The council had granted a "non-notified" resource consent to developers Norfolk Trustee Company Ltd for what Justice Patrick Keane said would become one of the largest buildings in Auckland. The application would therefore escape the public scrutiny expected under the Resource Management Act.
Justice Keane said council officials had become "myopically" fixated on heritage issues and almost ignored the design of the tower block, which would be almost as high as the 40-level Metropolis apartments.
He said that "even a cursory glance at the plans and elevations ... suggests at once that it is the tower block by its sheer mass and height, which will define this building from the street.
"Yet this reality is not remarked on, except in passing, in any documents that council's committee was given to consider. Nor were its implications under the design criteria spelt out."
Justice Keane rejected Auckland City's argument that it could not set out rules on design.
He said a purpose of the act was to enable people and communities to provide for their social, economic and cultural wellbeing.
Therefore, aesthetics were "an indispensable concern in every planning regime and for every consent authority."

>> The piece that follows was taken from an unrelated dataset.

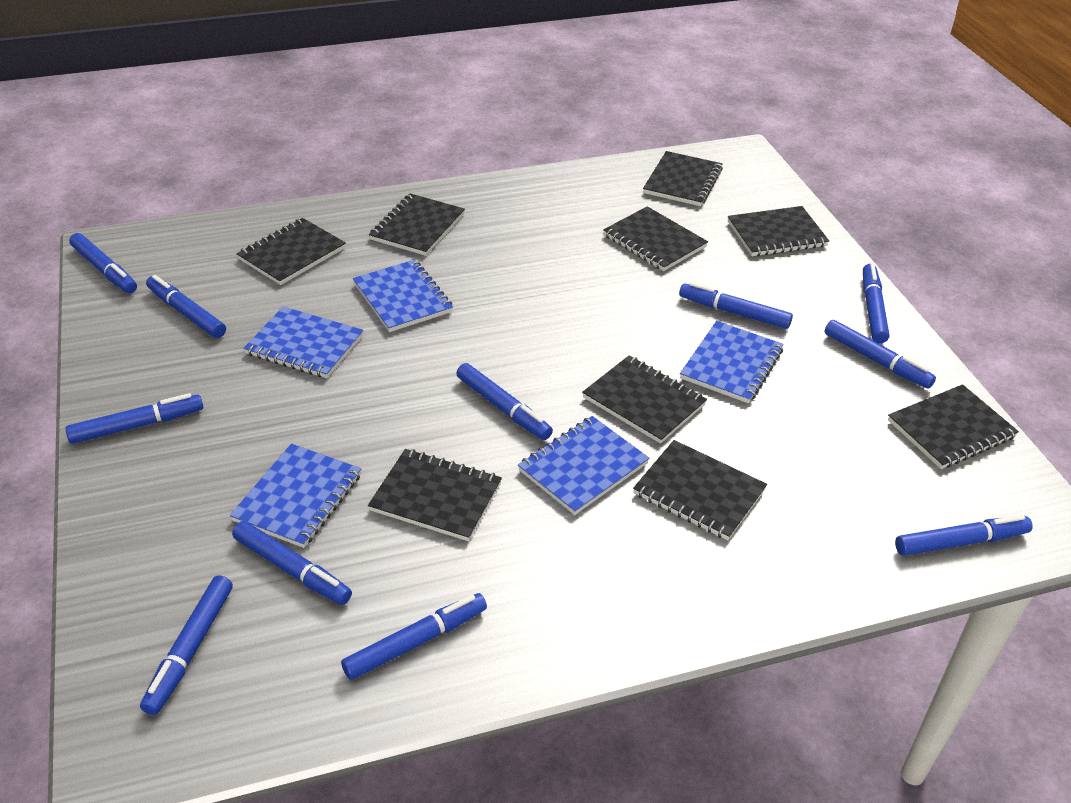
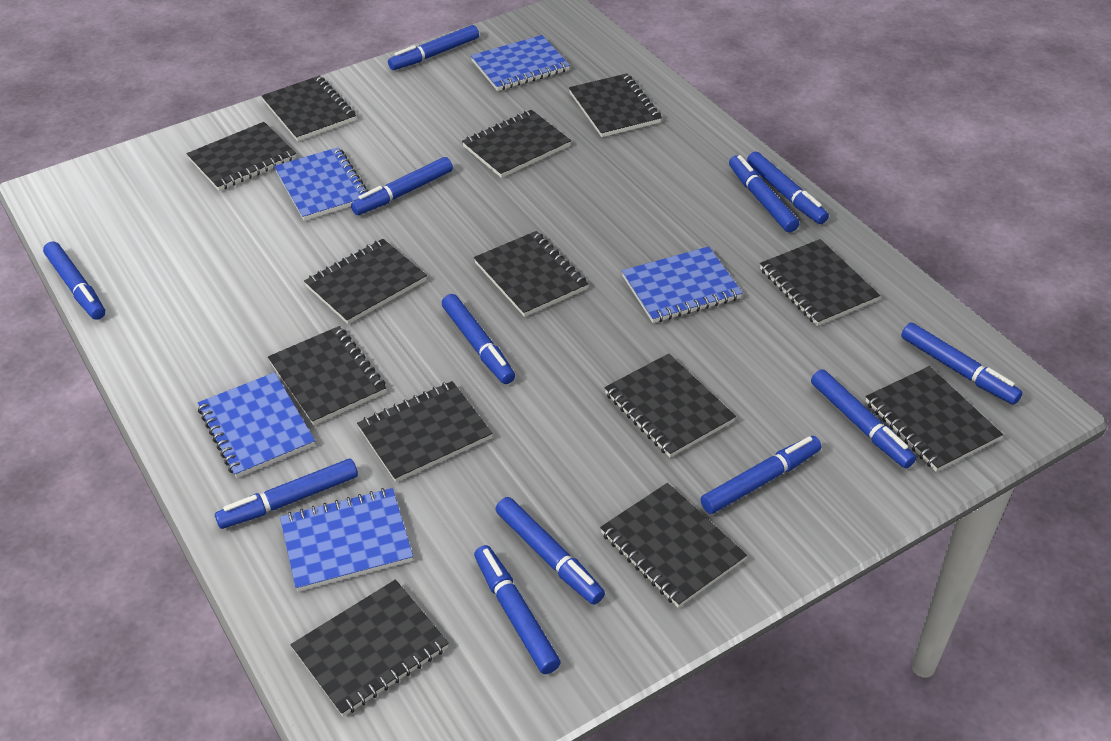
black notebook: [236,218,346,285] [368,449,502,541] [369,193,465,256] [582,356,707,444] [603,206,708,271] [633,440,767,540] [643,151,723,206] [728,206,829,256] [888,384,1019,469] = 9 -> [187,122,296,191] [261,76,356,141] [268,326,386,425] [291,580,449,716] [304,239,427,324] [357,381,492,482] [462,110,571,178] [474,231,588,317] [569,73,662,137] [600,483,747,608] [604,353,736,457] [760,239,880,326] [866,366,1003,472] = 13
blue marker: [65,393,203,444] [69,233,137,293] [140,575,233,715] [146,275,226,338] [232,521,352,605] [341,593,487,680] [456,363,553,440] [679,282,793,329] [825,320,936,388] [863,264,889,343] [895,515,1033,556] = 11 -> [43,241,105,320] [215,459,358,529] [351,157,453,215] [388,25,479,70] [442,294,515,384] [474,545,561,674] [496,497,605,605] [701,436,821,514] [729,155,799,233] [747,151,829,224] [811,369,916,468] [901,323,1023,405] = 12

The decision is a victory for urban design lobby group Urban Auckland, which had sought a judicial review of the August 2003 resource consent. The group contended that the specialist council report into this development - on one of the most central, public, historic, prominent and visible locations in urban New Zealand - had devoted just three paragraphs to the design of the tower block.
Spokesman Don McRae said it was a landmark decision that was desperately needed.
Auckland City planning director Dr Jill McPherson welcomed the decision, saying it allowed the council to give more weight to urban design issues - a key goal for Mayor Dick Hubbard and the new council.
Dr McPherson said the council had been unsure of the legal status of its urban design panel, set up last year to vet and improve the architecture of new central city buildings. It could now use the panel with more confidence.
"The Resource Management Act doesn't state urban design as an issue that we can look at. We have been advocating to Government that urban design go into revisions under way at the moment because we didn't think it was strong enough."
Dr McPherson said the council asked developer Paul Doole to submit the apartment tower to the urban design panel but he declined.
Speaking from Australia yesterday, Mr Doole said he would be reviewing "all paths" for the project.
He did not wish to make any other comment on the the future of the apartment tower, which involved restoring the historic Spanish mission-style theatre built in 1928, exposing an obscured tower covered by claddings since the 1950s and demolishing the former Odeon/Regent/Westend picture theatre buildings.